Sulaco 'Build And Burn' LP/DD 2011Hey, does anyone else remember Sulaco, ’cause it’s been a while. If, like me, you thought they were another casualty of the propensity for technically inclined bands to implode after a few short years, then think again mister!

Their last record may have been in 2006 – Tearing Through The Roots, on Willowtip – but it ain’t like mainman Erik Burke hasn’t been busier than a one-armed bassplayer, nuh-uh. Since that last record, Burke has been the guitarist for the reactivated Brutal Truth – a role he has filled with aplomb, verve and a bucketload of pinched harmonics – joined BT bass-behemoth Danny Lilker onstage as lead guitarist for the similarly reformed, but not as prolific, Nuclear Assault, and all the while juggled Sulaco and a variety of other projects. Phew, I’m exhausted just thinking about all of that activity!

So here we find ourselves looking at a new Sulaco record, some eight years after their debut Relapse EP of 2003, and let me tell you, it’s good to have ’em back – crazier, tighter, punchier and more punishing than ever.

One of those bands that are hard to pin down, stylistically, to my ears Sulaco err toward the techier end of Noiserock/Noisecore – think, a sharper Deadguy on a progressive bender, or a more brutal take on Drowningman. Sure they have elements of grind and death metal in there, but only fleetingly – very few full-on gravity blasts or cookie monster growls here, only wonky, skronky avant-progressive hardcore-inflected nastiness.

Opening salvo ‘The Approach’ comes in at an angle, keeping things firmly off-kilter but vicious with it, and sets the pattern for the whole record – utterly pummelling double-bass drumming from thunder-machine Chris Golding that just never lets up, a warping latticework of grinding guitar skronk and Burke’s latter day-Luc LeMay yowling vocal laying claim to their territory from the get-go.

The two-man axe-tag-team of Burke and (relative) new boy Brian Mason mesh and fly apart like a finely honed machine, and Lon Hackett performs the unenviable task of grounding things with bass like it really ain’t no thing. These guys just fucking KILL IT.

‘Build And Burn’ itself is a violently propulsive monster, seething with menace, barely suppressed rage, and a killer twin-axe middle eight section, ‘Make A Move’ judders in on a lopsided discordant groove before letting loose all hell with a seriously intense set of riffage that lurches around sickeningly between wooziness and intense drilling, and ‘Dingy Metropolis’ is chock-full of intensely progressive power-moves and chunky guitars. Hell, there’s even the trace of a melody in there, albeit a mangled, twisted one.

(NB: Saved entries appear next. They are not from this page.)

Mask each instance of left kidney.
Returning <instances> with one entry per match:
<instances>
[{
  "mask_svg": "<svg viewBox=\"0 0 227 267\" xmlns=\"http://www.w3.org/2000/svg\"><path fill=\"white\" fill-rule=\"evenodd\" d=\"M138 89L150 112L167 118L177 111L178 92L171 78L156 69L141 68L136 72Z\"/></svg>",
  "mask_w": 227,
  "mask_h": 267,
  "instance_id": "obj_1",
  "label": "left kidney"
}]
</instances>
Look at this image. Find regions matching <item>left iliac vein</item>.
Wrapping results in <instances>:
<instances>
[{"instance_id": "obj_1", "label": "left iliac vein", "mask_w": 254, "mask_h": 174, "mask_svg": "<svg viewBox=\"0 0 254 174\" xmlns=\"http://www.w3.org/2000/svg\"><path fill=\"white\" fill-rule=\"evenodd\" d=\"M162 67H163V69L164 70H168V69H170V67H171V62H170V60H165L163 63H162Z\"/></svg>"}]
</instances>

Personal standout track ‘It’s Over Johnny’ segues from a Die Kreuzen-esque opening passage, into a series of seriously intense tremolo-picked passage, out into a multi-guitar pile-up of warped notes ,that warps into a drifting harmonised reverie and finally resolves itself back where it started again. A spaghetti junction of music, made doubly visceral by Golding’s one-two punch double-bass punishment. Burke howls himself hoarse over here, coming off as more than a little reminiscent of Playing Enemy’s Demian Johnston, which is high praise indeed.

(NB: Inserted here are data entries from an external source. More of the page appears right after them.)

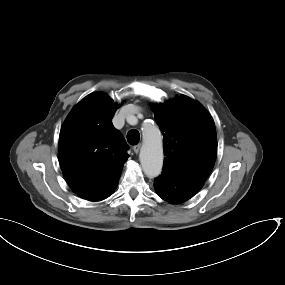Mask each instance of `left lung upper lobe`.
Instances as JSON below:
<instances>
[{
	"label": "left lung upper lobe",
	"instance_id": "1",
	"mask_svg": "<svg viewBox=\"0 0 285 285\" xmlns=\"http://www.w3.org/2000/svg\"><path fill=\"white\" fill-rule=\"evenodd\" d=\"M164 139L163 171L203 183L217 156V138L211 115L198 102L181 95L153 107Z\"/></svg>",
	"mask_w": 285,
	"mask_h": 285
}]
</instances>
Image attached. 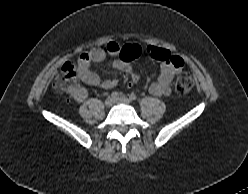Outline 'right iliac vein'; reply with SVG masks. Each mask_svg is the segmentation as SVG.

The guitar pile-up continues through into, and finds its zenith in, ‘Corridor’, an utter headfuck of a track that has more opposing meters in it than I’ve had doughnuts yet still manages to make sense, well, to me, and brutalise the ear’oles. Genius.

Closing ripper ‘On The Fence’ pulls in strands from everything that has gone before and pushes them into warp-drive. Brutal riffage shatters into a million pieces, drums batter and twist, bass clanks and thunks and Burke near busts a gut. When its finally over, the silence is deafening and jarring.

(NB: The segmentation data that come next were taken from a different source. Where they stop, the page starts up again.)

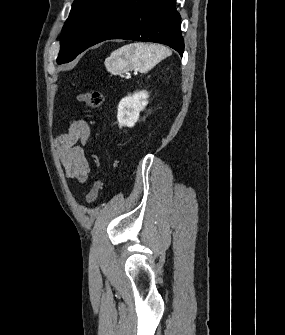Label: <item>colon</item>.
<instances>
[{
	"label": "colon",
	"instance_id": "obj_1",
	"mask_svg": "<svg viewBox=\"0 0 285 335\" xmlns=\"http://www.w3.org/2000/svg\"><path fill=\"white\" fill-rule=\"evenodd\" d=\"M77 100L84 103L90 109H98L104 102V95L100 92H80L77 95ZM103 188L102 182L95 178L93 180L91 189L87 194V204L92 205L97 200L101 190Z\"/></svg>",
	"mask_w": 285,
	"mask_h": 335
}]
</instances>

A yowling, thundering, skronking, thunking multi-levelled pile-up of a record, Build And Burn is very much the kind of complex avant-fuckery that I dig muchly. Sure, it’s not for everyone – a lot of folks will just end up bewildered and with a skull-splitting migraine – but if you like it in-your-face, genuinely progressive, unrelenting and fierce you’ll find much here to dig your teeth into.

Now for fucks sake don’t leave it another five years between albums boys, okay?